It seems as though you’re generally unhappy with life. You may have depression. As you mentioned, you are also experiencing low self-esteem. You don’t feel good about yourself and you refer to yourself as a bother. Fundamentally, you probably feel inferior to others. You may also believe that you are unworthy or unlovable. Generally, this is a common line of thinking among individuals with depression.
In addition, a troublesome pattern may be developing related to shopping when you’re depressed. You recognize that it does not bring you comfort but you continue the behavior. This can lead to compulsive shopping. Shopping temporarily makes you feel better and this feeling, albeit short-lived, can be addicting. That is the nature of addictions. Some people realize it is wrong but they continue to do it because they thrive on the temporary relief it brings. The problem is the relief is short-lived. It’s akin to drug use. Their purpose is the same: to temporarily suppress the depression and to feel some semblance of normalcy and happiness. Your “drug of choice” may be shopping.
This behavior may have developed because during your childhood or adolescence, if you were depressed, a caregiver treated you with a gift and naturally it made you feel better. You may have then associated shopping with positive feelings. Another possible explanation is that you witnessed one or both of your parents shopping when they felt depressed. Other possibilities exist but these are two plausible explanations to account for your preference for shopping.
I am not diagnosing you as having a shopping addiction; I am suggesting there may be a possible pattern developing. It is important to point out this behavior because once you become aware of it, you can intervene before the problem worsens (hopefully with the help of a mental health professional).

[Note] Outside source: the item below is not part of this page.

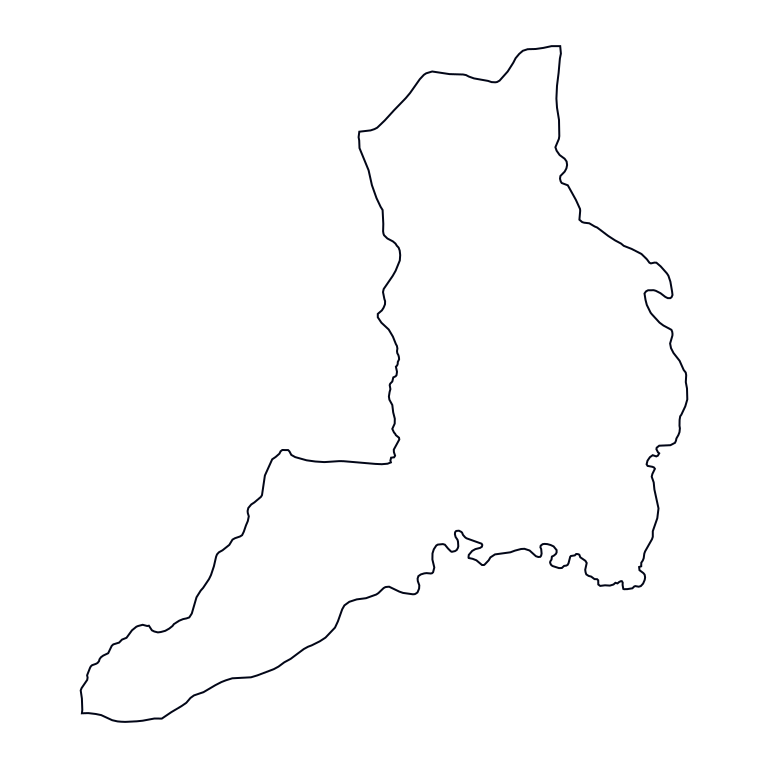 outline of Liquiçá, Liquica, East Timor
{"feature_id": "22284137B50300896823957", "entity_name": "Liquiçá", "entity_type": "district", "adm_level": 2, "iso_a3": "TLS", "parent_name": "East Timor", "parent_adm1": "Liquica", "projection": "albers", "projection_center": [125.317, -8.659], "detail": "fine", "context": "isolated", "style": "outline", "palette": "ink", "viewbox_px": 768, "rotation_deg": 0, "n_neighbors": 0, "source": "geoboundaries", "source_scale": "gbopen_adm2", "svg_char_len": 6078}
<svg xmlns="http://www.w3.org/2000/svg" viewBox="0 0 768 768"><path d="M560.2,46.1L551.7,46.1L543.4,47.9L535.6,49.0L527.7,49.2L522.8,50.8L519.2,53.9L515.6,58.2L513.3,62.7L507.7,71.5L499.6,80.6L497.1,82.0L495.4,82.3L491.6,82.1L488.0,80.9L474.0,78.4L468.7,76.5L466.1,75.1L463.1,74.5L449.5,74.1L432.2,71.5L426.2,73.3L423.9,74.8L419.8,79.2L410.0,93.1L405.7,98.2L394.0,110.3L384.8,120.4L377.2,127.7L374.5,129.1L370.6,130.4L359.3,131.7L358.6,137.2L359.2,140.4L359.5,148.1L368.6,170.3L371.9,185.1L376.5,198.1L380.6,206.8L382.6,210.0L383.3,223.9L383.1,231.4L383.5,233.8L384.1,235.3L387.4,238.5L392.9,241.4L395.5,243.6L396.8,245.7L398.6,247.6L399.7,250.6L400.2,255.1L399.8,260.5L395.6,270.8L392.7,275.9L383.7,289.0L383.0,292.1L384.4,299.1L385.1,301.2L385.0,304.3L383.6,307.7L381.9,310.4L377.8,313.9L377.8,317.3L381.4,322.7L388.7,329.5L392.9,336.6L395.9,344.1L396.9,345.9L397.4,348.5L397.0,351.1L397.3,353.2L398.4,355.2L398.9,357.1L399.1,359.3L397.8,362.0L397.7,364.0L397.1,365.5L395.9,366.7L397.0,371.8L396.5,375.2L395.6,376.3L393.3,377.4L392.3,381.5L390.2,383.7L389.7,385.1L390.4,389.1L389.6,392.0L388.9,396.5L389.4,399.7L392.3,405.0L393.2,412.4L394.8,418.7L394.7,423.6L392.3,428.9L394.0,432.5L395.1,433.7L395.9,435.2L399.0,437.7L399.3,439.5L393.8,449.6L393.9,452.1L395.1,455.7L394.1,457.3L391.1,457.7L390.4,460.6L390.9,462.4L387.6,463.7L381.8,464.2L375.2,463.9L343.5,461.2L339.5,461.1L324.4,462.1L315.3,461.5L306.6,460.3L295.2,457.1L291.3,454.9L289.5,451.5L288.2,450.1L282.3,450.0L280.6,451.3L279.4,453.7L275.6,457.0L272.2,459.3L264.9,475.5L262.0,495.1L261.0,496.8L254.4,502.4L251.2,504.5L248.3,508.0L247.6,511.0L247.8,513.1L248.8,516.3L247.8,521.1L246.0,525.3L243.8,531.7L242.1,535.2L240.0,536.5L235.0,538.2L232.5,539.6L229.3,544.9L222.5,550.3L218.9,552.3L217.0,554.4L216.1,556.7L213.9,566.3L211.0,575.0L209.0,579.1L203.1,587.9L200.7,590.6L196.5,597.3L191.8,613.5L189.3,617.4L186.5,618.4L183.1,619.1L179.2,620.7L173.9,624.1L172.5,626.0L169.2,628.6L165.3,630.8L160.9,632.0L157.9,632.4L154.3,631.5L151.9,630.3L148.9,625.7L147.2,626.0L142.7,624.8L138.1,626.0L136.4,626.7L132.0,630.3L126.5,637.8L122.0,639.6L119.1,642.6L113.3,644.4L111.7,645.9L108.2,653.2L103.2,655.6L100.9,657.3L99.5,659.3L99.0,661.2L97.5,663.0L95.8,663.9L92.1,665.2L90.8,666.4L90.0,667.9L87.1,675.3L87.6,677.6L87.2,679.9L81.6,688.1L80.7,690.4L81.9,698.6L82.3,709.9L81.9,713.3L88.3,713.1L95.8,714.0L101.2,715.1L112.2,720.2L117.5,721.4L120.9,721.7L125.2,721.9L136.9,721.3L142.7,720.7L154.5,718.5L161.8,718.6L171.4,712.1L181.5,706.1L186.3,702.8L190.5,697.9L194.0,695.4L203.6,692.1L215.3,685.2L221.3,682.1L225.9,680.3L232.3,678.3L251.0,677.3L257.3,675.4L273.9,669.1L278.5,666.6L284.3,662.3L290.6,658.9L303.7,649.1L308.1,646.7L311.6,645.4L319.8,641.3L325.5,637.6L335.0,627.6L337.9,621.4L342.2,609.3L344.4,605.4L349.3,601.8L356.7,599.4L366.0,598.2L376.3,594.5L378.4,593.1L383.6,588.1L385.4,587.1L386.9,586.9L389.1,586.7L399.3,591.6L403.0,592.9L413.0,594.3L414.9,594.1L416.3,593.3L417.5,592.4L419.1,588.6L419.3,585.3L417.8,581.1L417.6,578.6L418.4,576.1L420.9,574.4L424.2,573.4L426.5,573.1L430.8,573.5L432.1,573.2L433.1,572.2L434.3,567.5L432.4,559.5L432.5,553.4L433.8,549.3L436.3,545.5L437.8,544.6L442.9,544.1L444.9,544.7L448.0,548.5L450.9,551.4L451.9,551.8L455.0,551.1L456.7,550.0L457.8,548.1L458.3,546.3L458.0,541.7L457.5,539.8L455.6,537.0L454.9,534.2L455.1,532.3L455.9,531.2L456.7,530.9L458.9,530.7L461.3,531.9L462.1,532.7L463.0,534.9L465.1,537.3L466.5,538.3L481.6,543.7L482.3,545.0L481.9,546.7L480.1,547.9L475.4,549.1L472.2,550.9L468.8,554.9L468.5,557.3L468.7,558.0L472.6,558.8L476.4,560.3L482.0,565.0L484.0,565.0L484.7,564.5L488.7,560.3L490.4,557.4L495.0,554.4L510.4,552.3L515.0,550.6L521.1,549.0L524.4,548.8L529.6,550.5L535.9,556.2L538.3,557.0L540.3,556.8L541.1,555.7L541.6,553.6L541.2,549.1L540.4,547.3L540.7,545.7L542.6,544.2L544.4,543.9L547.3,544.1L550.6,545.0L553.6,546.4L556.6,550.1L556.6,552.4L555.9,553.9L553.9,555.6L551.9,556.6L551.5,559.6L550.3,561.4L550.1,562.7L550.9,564.6L551.6,565.3L552.5,566.0L559.0,568.1L561.8,568.0L564.1,565.9L566.3,565.6L567.6,564.9L568.5,563.3L570.2,556.8L570.9,556.0L574.8,555.4L576.2,554.0L577.9,554.1L579.3,554.7L580.3,557.3L585.4,560.8L586.7,563.0L585.2,569.8L585.6,572.4L586.3,574.4L588.6,575.9L591.2,576.6L594.5,579.1L597.1,579.2L598.2,580.3L598.3,584.5L600.2,585.9L605.0,585.3L609.9,585.6L613.5,584.5L615.4,582.8L617.5,583.4L619.3,581.9L621.1,581.1L621.9,581.2L622.7,582.6L622.6,585.0L623.3,588.9L624.1,589.2L627.4,589.1L632.4,588.3L634.2,586.5L635.3,586.1L638.7,586.7L640.8,586.1L643.1,583.6L644.7,579.9L645.1,577.4L644.8,575.5L644.6,574.6L643.4,573.1L639.5,570.2L639.1,567.0L641.2,566.3L641.3,562.7L642.8,560.5L643.7,558.2L644.3,553.6L645.1,551.4L652.0,539.2L652.8,536.8L652.8,531.2L657.3,518.2L658.5,508.4L654.4,489.5L653.7,482.4L651.7,476.7L652.4,473.9L654.9,468.8L654.0,467.5L652.4,466.8L647.6,465.9L646.6,464.3L647.5,460.7L649.9,457.2L652.7,455.2L656.3,456.4L657.9,455.6L659.2,453.3L658.0,452.3L656.4,449.2L656.7,447.7L659.2,445.7L670.4,445.2L675.0,442.8L676.0,440.6L676.4,438.5L678.4,435.0L679.5,432.1L679.9,428.3L679.5,425.8L679.6,419.9L680.2,416.3L681.3,414.8L685.3,406.3L687.3,399.4L687.0,388.5L685.8,382.1L686.2,375.1L685.7,372.5L683.7,370.0L679.6,360.8L673.5,353.0L671.0,348.1L670.1,343.5L672.4,335.6L672.5,333.9L672.2,331.7L671.4,329.8L663.4,325.5L659.5,322.6L651.8,314.2L650.6,312.7L646.8,304.9L645.5,299.8L644.5,293.5L646.0,291.4L648.0,290.3L653.7,290.2L655.8,290.8L660.5,293.2L665.3,296.9L667.7,298.1L670.4,298.1L671.6,297.1L672.5,295.0L672.1,291.7L670.4,281.7L668.4,275.7L666.9,273.4L660.7,266.4L656.4,262.7L654.5,262.6L650.9,263.4L649.4,262.7L646.9,259.3L641.5,254.0L631.6,248.9L623.7,245.8L621.1,243.6L615.1,240.4L608.2,235.9L597.1,227.5L594.7,226.5L589.3,223.3L584.2,222.7L582.2,222.1L579.4,219.7L580.2,210.8L580.0,208.9L575.9,199.9L567.8,185.3L561.7,183.0L560.7,181.4L560.0,178.7L560.4,176.0L564.7,171.6L566.4,168.4L567.1,165.0L566.6,161.5L564.7,158.8L559.6,155.0L556.6,150.7L555.4,147.2L558.9,138.9L559.3,136.1L559.0,119.9L557.0,107.6L556.4,98.6L557.0,85.8L558.6,72.9L559.9,58.5L560.9,53.6L560.2,46.1Z" fill="none" stroke="#020617" stroke-width="2"/></svg>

It is also important to remember that your moodiness or depression may eventually decrease. I have known many teenagers who have had similar complaints and eventually, as they grew older, were able to overcome their negative feelings and lead a positive life. I’m not suggesting that you are going through a “phase.” I’m simply saying that there are occasions when people have difficult times in their life and for various reasons, their negative feelings and behaviors diminish over time. This may be because self-esteem generally increases as one accomplishes more in life. For example, if an individual graduates college or lands a good job, this might enhance their self-esteem and cause negative feelings to decrease or eventually dissipate.
There are several possible ways to address this situation. The first is related to your mother and her reluctance to allow you to attend treatment. You could give her this letter. If she knew that you wrote a letter to a mental health professional she may change her mind about allowing you to see one. The second thing you could do is talk to the school counselor. Tell him or her about what you wrote in his letter and that you would like to receive treatment for depression. You may be able to receive help at the school. The school counselor, if he or she felt you needed more intense treatment, could speak to your mother about a possible referral to a mental health professional. The third action you could take is to read self-help books about teenagers who have had depression or problems managing their mood. The preferable method of intervention, however, is that you speak to your parents or a mental health professional.
Thank you for your question. I wish you the best of luck.